The problem —
How many lines in the entries below contain the word "neck"? Reply with the number alone.

Material shown —

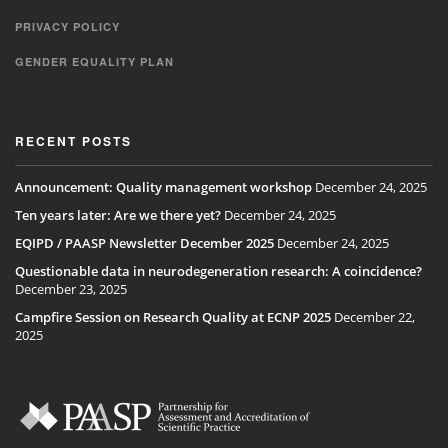
PRIVACY POLICY
GENDER EQUALITY PLAN
RECENT POSTS
Announcement: Quality management workshop
December 24, 2025
Ten years later: Are we there yet?
December 24, 2025
EQIPD / PAASP Newsletter December 2025
December 24, 2025
Questionable data in neurodegeneration research: A coincidence?
December 23, 2025
Campfire Session on Research Quality at ECNP 2025
December 22,
2025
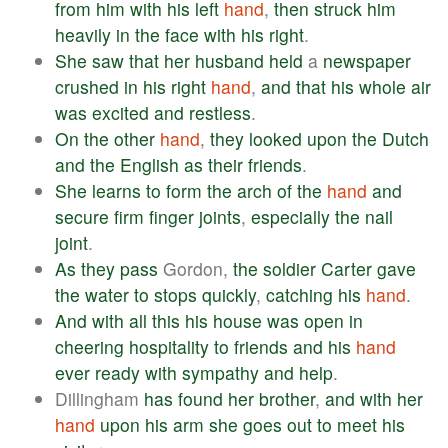
from
him
with
his
left
hand
,
then
struck
him
heavily
in
the
face
with
his
right
.
She
saw
that
her
husband
held
a
newspaper
crushed
in
his
right
hand
,
and
that
his
whole
air
was
excited
and
restless
.
On
the
other
hand
,
they
looked
upon
the
Dutch
and
the
English
as
their
friends
.
She
learns
to
form
the
arch
of
the
hand
and
secure
firm
finger
joints
,
especially
the
nail
joint
.
As
they
pass
Gordon,
the
soldier
Carter
gave
the
water
to
stops
quickly
,
catching
his
hand
.
And
with
all
this
his
house
was
open
in
cheering
hospitality
to
friends
and
his
hand
ever
ready
with
sympathy
and
help
.
Dillingham
has
found
her
brother
,
and
with
her
hand
upon
his
arm
she
goes
out
to
meet
his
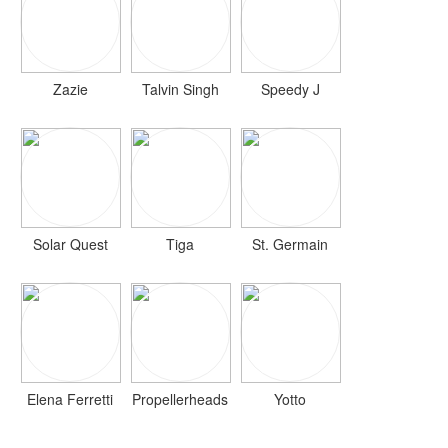
Zazie
Talvin Singh
Speedy J
Solar Quest
Tiga
St. Germain
Elena Ferretti
Propellerheads
Yotto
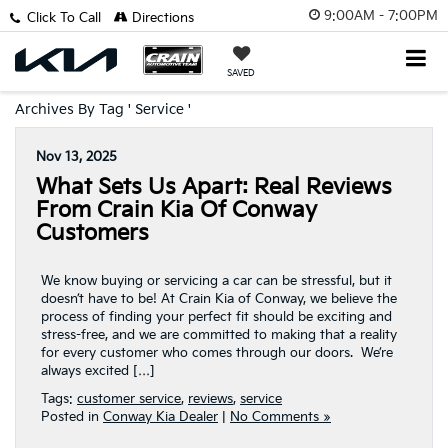
9:00AM - 7:00PM
Click To Call
Directions
SAVED
Archives By Tag ' Service '
Nov 13, 2025
What Sets Us Apart: Real Reviews
From Crain Kia Of Conway
Customers
We know buying or servicing a car can be stressful, but it
doesn’t have to be! At Crain Kia of Conway, we believe the
process of finding your perfect fit should be exciting and
stress-free, and we are committed to making that a reality
for every customer who comes through our doors. We’re
always excited […]
Tags:
customer service
,
reviews
,
service
Posted in
Conway Kia Dealer
|
No Comments »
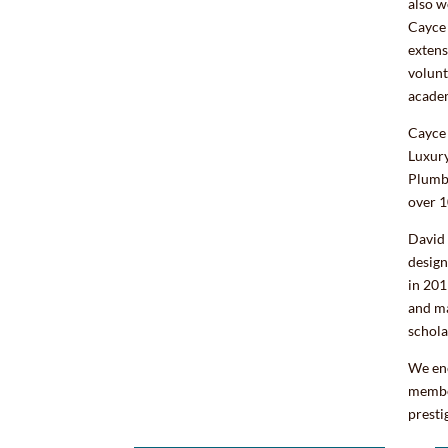
also w
Cayce 
extens
volunt
acade
Cayce 
Luxur
Plumb
over 1
David
design
in 201
and ma
schola
We en
member
presti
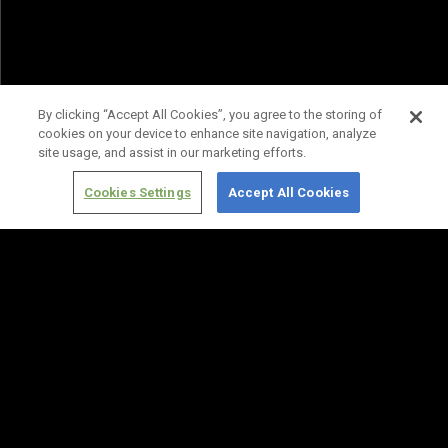
By clicking “Accept All Cookies”, you agree to the storing of
cookies on your device to enhance site navigation, analyze
site usage, and assist in our marketing efforts.
Cookies Settings
Accept All Cookies
Terms of
Privacy
Media
Cookies
Use
Policy
Services
Settings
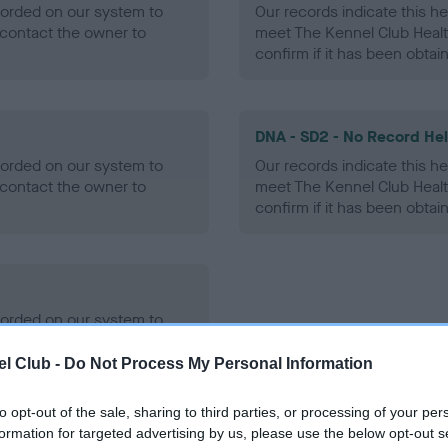
ecorded on our system to
Our records indicate this he
contact the owner to
meet The Kennel Club Healt
confirm if it has been obtai
DNA - SD2 - No Record He
ecorded on our system to
Our records indicate this he
contact the owner to
meet The Kennel Club Healt
confirm if it has been obtai
ecorded on our system to
contact the owner to
l Club -
Do Not Process My Personal Information
to opt-out of the sale, sharing to third parties, or processing of your per
formation for targeted advertising by us, please use the below opt-out s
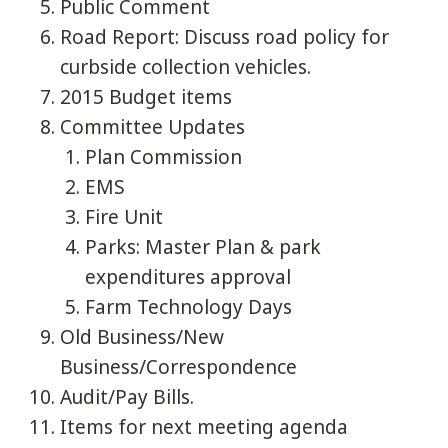
Public Comment
Road Report: Discuss road policy for
curbside collection vehicles.
2015 Budget items
Committee Updates
Plan Commission
EMS
Fire Unit
Parks: Master Plan & park
expenditures approval
Farm Technology Days
Old Business/New
Business/Correspondence
Audit/Pay Bills.
Items for next meeting agenda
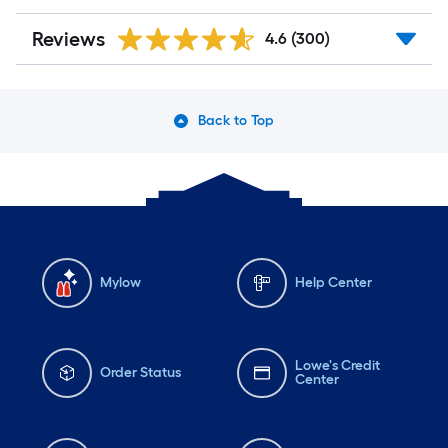
Reviews
4.6
(300)
Back to Top
Mylow
Help Center
Lowe's Credit
Order Status
Center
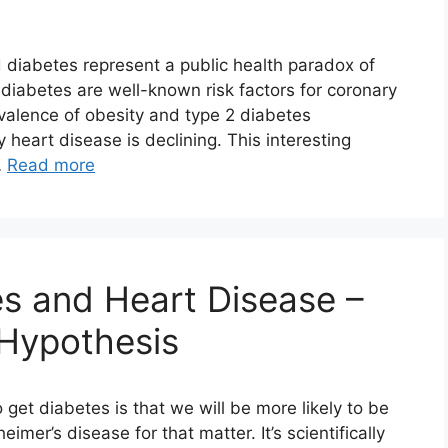
 diabetes represent a public health paradox of
iabetes are well-known risk factors for coronary
valence of obesity and type 2 diabetes
 heart disease is declining. This interesting
…
Read more
s and Heart Disease –
 Hypothesis
get diabetes is that we will be more likely to be
imer’s disease for that matter. It’s scientifically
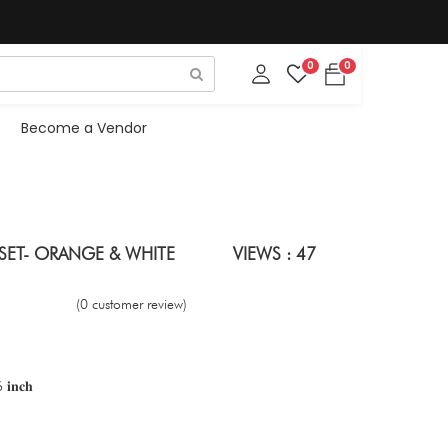
0
0
Become a Vendor
 SET- ORANGE & WHITE
VIEWS : 47
(0 customer review)
𝐢𝐧𝐜𝐡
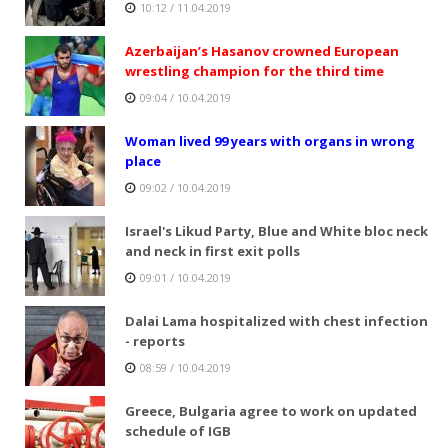
10:12 / 11.04.2019
Azerbaijan’s Hasanov crowned European
wrestling champion for the third time
09:04 / 10.04.2019
Woman lived 99 years with organs in wrong
place
09:02 / 10.04.2019
Israel's Likud Party, Blue and White bloc neck
and neck in first exit polls
09:01 / 10.04.2019
Dalai Lama hospitalized with chest infection
- reports
08:59 / 10.04.2019
Greece, Bulgaria agree to work on updated
schedule of IGB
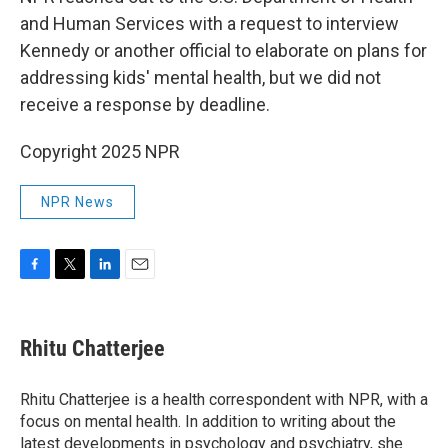
and Human Services with a request to interview
Kennedy or another official to elaborate on plans for
addressing kids' mental health, but we did not
receive a response by deadline.
Copyright 2025 NPR
NPR News
F
T
L
E
a
w
i
m
c
i
n
a
e
t
k
i
Rhitu Chatterjee
b
t
e
l
o
e
d
o
r
I
Rhitu Chatterjee is a health correspondent with NPR, with a
k
n
focus on mental health. In addition to writing about the
latest developments in psychology and psychiatry, she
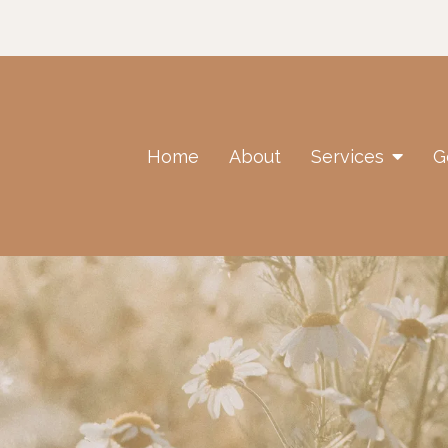
Home
About
Services
G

Solution for this task —
2